⚫︎物理法則や数学的な真は多数決によっては決まらない。たとえ、それを理解する人が世界中で数十人しか存在しない難解な数学的問題があったとして、それを理解する数十人以外の世界中のすべての人の反感や反発があったとしても、それによってその真が揺らぐことはない(つまり、「現実」は存在する)。
⚫︎(「現実」に近づき得ると期待される)準-真理を導く手法としての集合知は、それぞれに多様な、(独自の経験や知やコネクションに基づく)独自の判断アルゴリズムと判断材料を持つなるべく多くの人々が、それぞれ個別に独自な判断を下し、それが統計的手法によって集約されることで発揮される。ただし、集合知の脆弱性は、対話や議論によって発現してしまう。他人と話し合うことで、口が上手い奴、魅力的な奴の発言の方に引っ張られ、同調が生じて、判断の独自性が消えてしまう(という傾向がある)。
魅力的な人、あるいは権威的な人に、人は同調する。口の上手い嘘つきが、ある特定の意図を持った発言を繰り返すことで、準-真理への手法としての集合知は脆くも破壊される。
⚫︎利害をめぐる政治的闘争は、利害関係者や利害関係者を代表する者たちによる多数化工作であろう。この場合、その利害とは直接関係のない、無関心で常識的な無党派層が存在する。この、無関心で常識的な無党派層が一定数、集団的意思決定のプロセスに参加するのならば、彼らによって、利害的な権力闘争とは別の次元で、集合知が機能することが期待される(民主主義の可能性)。
(あるいは、「現実」が、利害関係を超えた倫理を、利害関係者に対しても要求してくる場合もある。たとえば環境問題など。)
だがそこに、特定の意図を持った、魅力的で口の上手い嘘つき(もちろん、そこには利己的な動機がある)が参加すると、その魅力的な口ぶりは、利害関係を超えて伝播してしまうので、同調を作り出す(それは「嘘」のヴェールなので、「現実」による倫理的要請の機能をも覆い隠す)。

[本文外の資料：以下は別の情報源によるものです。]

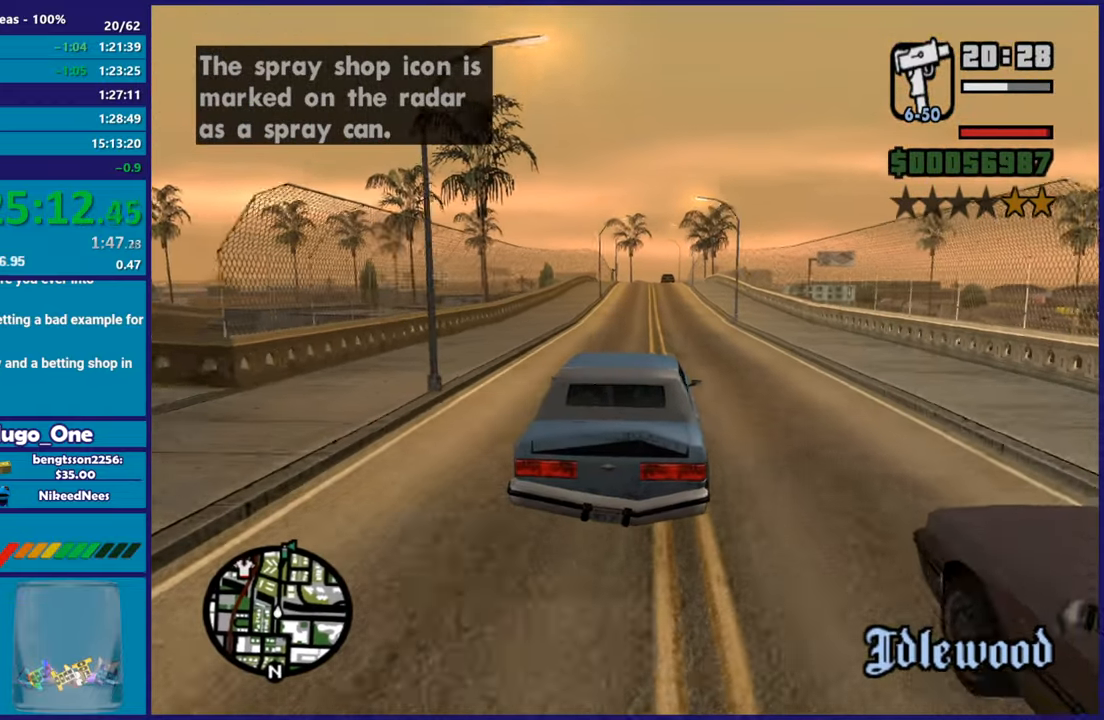
{"buttons": ["R2"], "left_stick": "center", "right_stick": "center", "button_events": []}
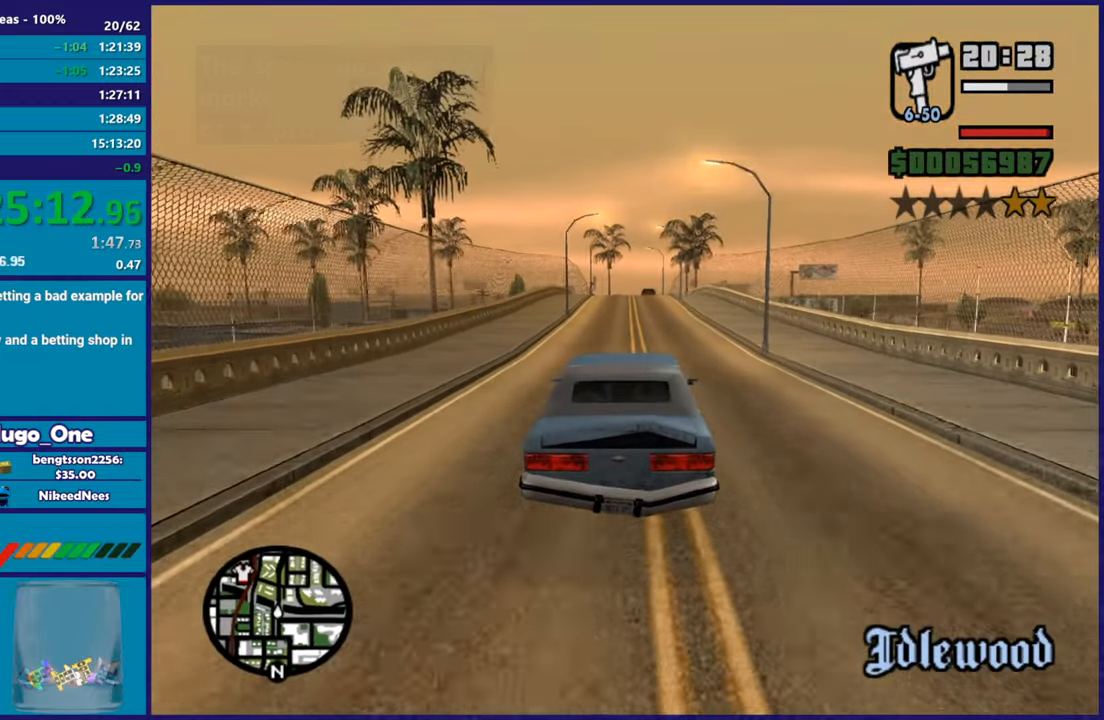
{"buttons": ["R2"], "left_stick": "center", "right_stick": "down-left", "button_events": []}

そこに利害関係や真偽とは無関係の、心理的肩入れが生まれる。個別で独自の判断は破壊され、ここではもう集合知は期待できない。
⚫︎魅力的で口の上手い嘘つきが、繰り返し文明を破壊してきたのは歴史をみれば明らかだろう。その度に、それに対抗するためのさまざまな制度を人々は考案してきたはずだ。しかし、その有効性は常に限定的である。だが、限定的であるとはいっても、(いろいろ蓄積もあるはずだし)まったく無力ではないと信じたい。